Exercise text:
════

Christopher Columbus, as mentioned in the previous post, had sailed in quest of a new route to India. When he landed in San Salvador, he naturally imagined that he had reached his goal. But in the years that followed it became clear that what Columbus had discovered was not India, but a new continent.
This New World was named America, after Amerigo Vespucci, the first explorer to publish his discoveries. The exploration of America would continue for many centuries. Even after the eastern coast had become well-known, discovery continued across the forests and prairies, over the Rocky Mountains, around the horn of South America, and through Hudson’s Bay in search of a Northwest Passage to India.
Today, we are focusing on the 1500’s—the first century of American exploration. Although Spain established a colony in Florida (1565), and Sir Walter Raleigh planted an unsuccessful settlement in North Carolina (1584), European immigration to America did not really flourish until the 1600’s. It is the explorers, not the settlers, who dominate this century.

════

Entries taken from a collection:
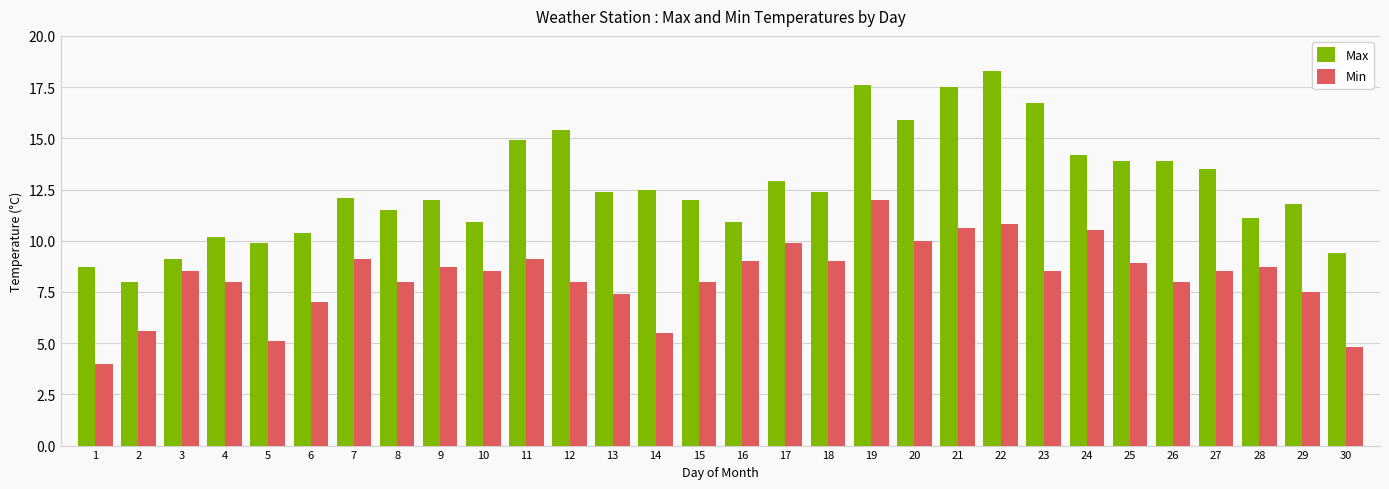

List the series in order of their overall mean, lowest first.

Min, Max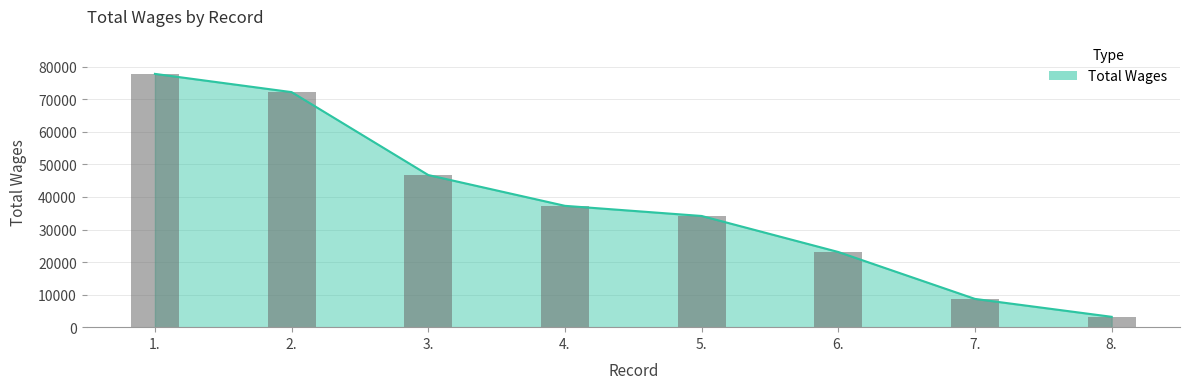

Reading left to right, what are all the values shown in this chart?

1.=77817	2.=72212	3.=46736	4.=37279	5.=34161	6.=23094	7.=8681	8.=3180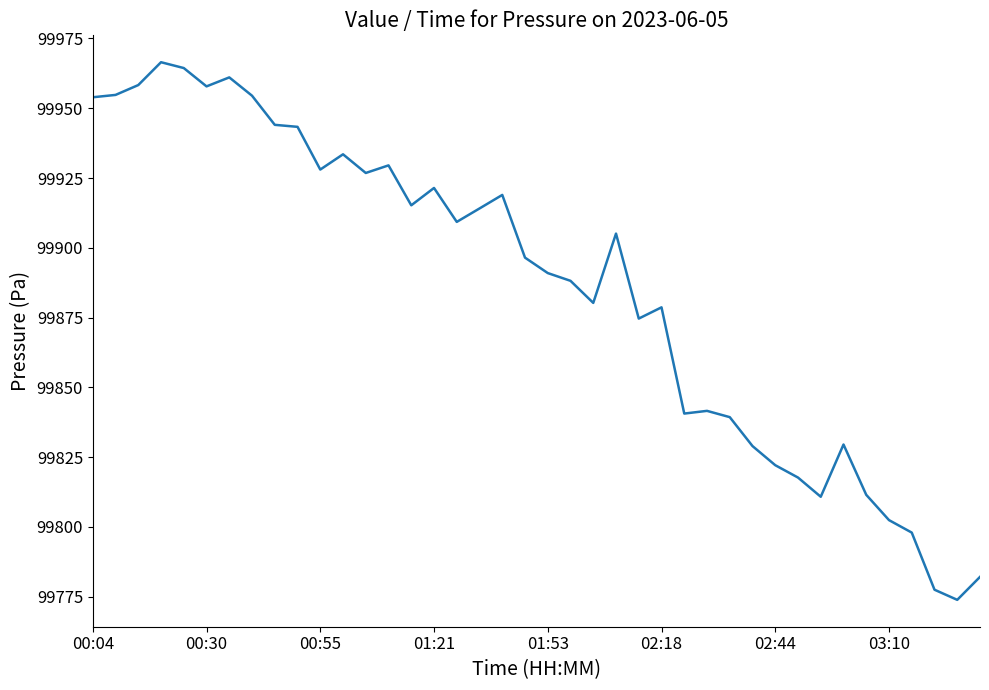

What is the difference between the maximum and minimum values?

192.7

════

Exercises to complete:
(a) Answer these from the passage on American exploration:
(i) Where did Columbus land?
(ii) Who was America named after?
(iii) In what year did Spain establish a colony in Florida?
(b) Transcribe everything in the passage on American exploration from "Christopher Columbus, as" down to "Passage to India.".

Outputs by task:
(a)
(i) San Salvador
(ii) Amerigo Vespucci
(iii) 1565

(b)
Christopher Columbus, as mentioned in the previous post, had sailed in quest of a new route to India. When he landed in San Salvador, he naturally imagined that he had reached his goal. But in the years that followed it became clear that what Columbus had discovered was not India, but a new continent.
This New World was named America, after Amerigo Vespucci, the first explorer to publish his discoveries. The exploration of America would continue for many centuries. Even after the eastern coast had become well-known, discovery continued across the forests and prairies, over the Rocky Mountains, around the horn of South America, and through Hudson’s Bay in search of a Northwest Passage to India.